The next step is to move the method "processImageMagick(...)" to a utility object, but hopefully you get the idea on how to use higher-order functions to eliminate repetitive boilerplate code without introducing object patterns.

Success Using Scala to Create a DSL

Update (March):  I've given up on the idea of creating DSL's for every business domain I work in.  I've concluded that Scala is not that scalable (at least not yet).  The original January post follows:

It took three rounds of making mistakes, but I finally have something elegant.

The primary goal was to represent a route between to airports using natural language.  For example, I wanted to be able to write the following line of code:

val routeFromDetroitToPhilly = "DTW" to "PHL"

I also wanted my model code to be pristine.  I wanted to separate any syntactic sugar from my model code, and to avoid any circular dependencies between model objects.  

Here are my model objects:

case class Airport(code: String)
case class Route(origin: Airport, destination: Airport)

A route links origin and destination Airports.  The Airport is only dependent on String.  This is good.  There was problem introduced, however, when I tried to use the "to" keyword to create a Route from two Airports.  You can see the issue if I re-write the desired code in a way that exposes some of the magic:


val routeFromDetroitToPhilly = Airport("DTW").to(Airport("PHL"))

My initial attempts to implement the "to" keyword involved introducing a circular dependency between Airport and Route:


case class Airport(code: String) {
  def to(destination: Airport) = Route(this, destination)
}
case class Route(origin: Airport, destination: Airport)

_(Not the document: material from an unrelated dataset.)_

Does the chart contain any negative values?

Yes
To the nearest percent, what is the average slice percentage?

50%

This worked, but is nasty.  Route depends on Airport and Airport depends on Route.  My first attempt was even worse.  I tried adding the "to" method for route creation though inheritance.  Not a good idea.  I'm too ashamed to publish that failed attempt.

I finally figured out that I could put my syntactic sugar in a model helper class:

object ModelHelper {

  class AirportRouteBuilder(origin: Airport) {
    def to(destination: Airport): Route = {
      Route(origin, destination)
    }
  }
  
  implicit def stringToAirport(code: String) = Airport(code)
  
  implicit def stringToAirportRouteBuilder(airportCode: String) = new AirportRouteBuilder(Airport(airportCode))
  
  implicit def airportToAirportRouteBuilder(airport: Airport) = new AirportRouteBuilder(airport)
}

Now when I write this code:


val routeFromDetroitToPhilly = "DTW" to "PHL"

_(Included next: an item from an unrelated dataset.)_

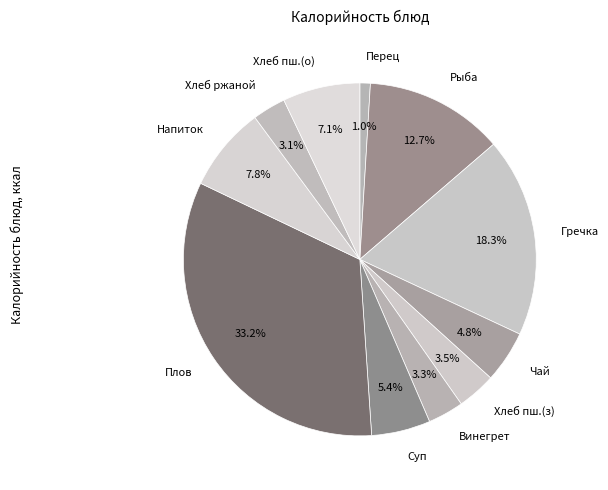

What is the total percentage of Рыба and Перец?

13.7%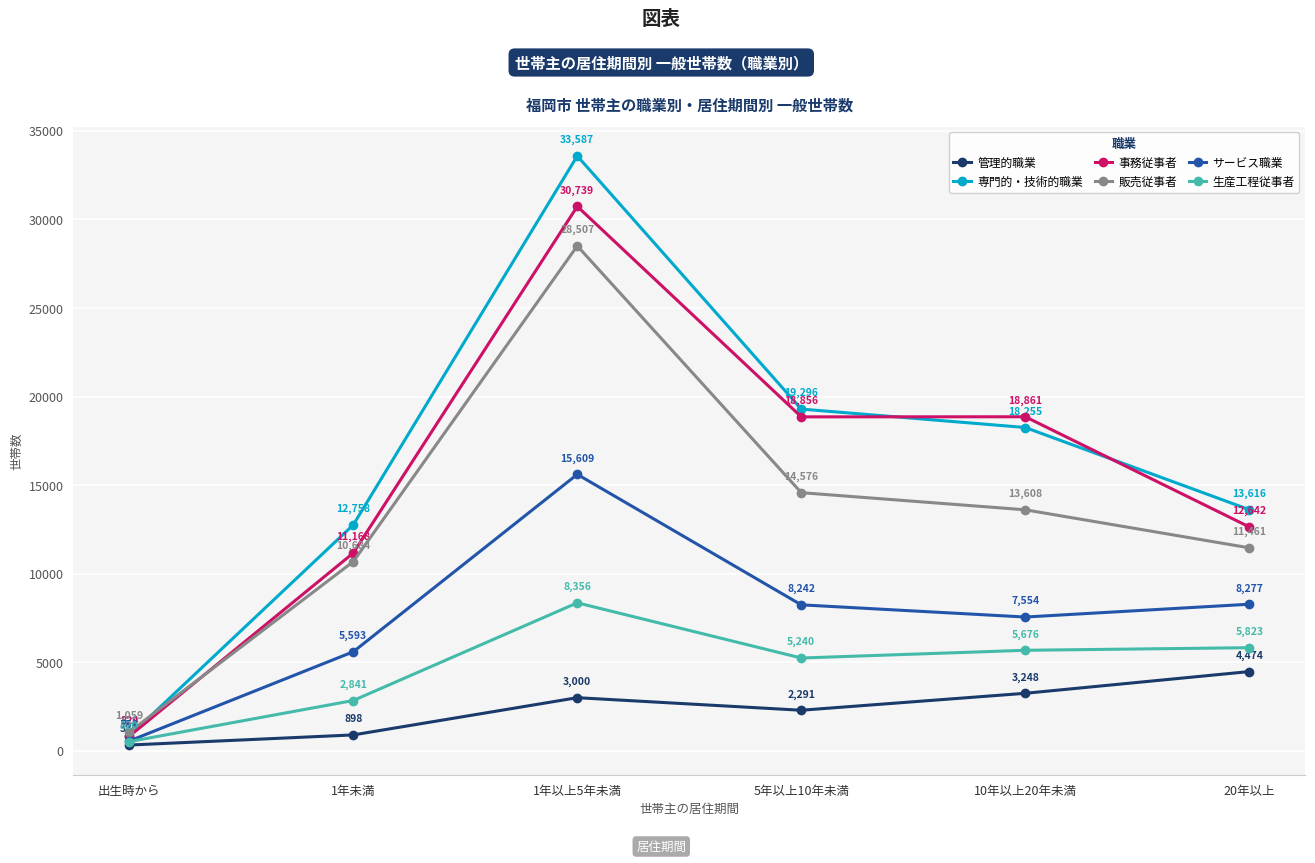

What is the minimum value shown in the chart?

326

...Scala resolves the code as follows:

• The function "to(...)" is invalid for the String "DTW", but we have an implicit method "stringToAirportRouteBuilder()" that creates an AiportRouteBuilder object that has a "to(...)" method
• Call "stringToAirportRouteBuilder("DTW")" to create an AirportRouteBuilder object
• Call "StringToAirport("PHL")" to create the Airport object needed for "AirportRouteBuilder.to(...)"
• Call the "to()" method on AirportRouteBuilder to construct a new Route object that links the origin and destination airports

This is pretty mind-blowing stuff.  It seems too complex and magical, but I believe it's a way of thinking that we can get used to.  It's like eating ethnic food for the first time or meeting an ugly person for the first time.  After the initial shock, you get used to it if you allow yourself the opportunity to appreciate.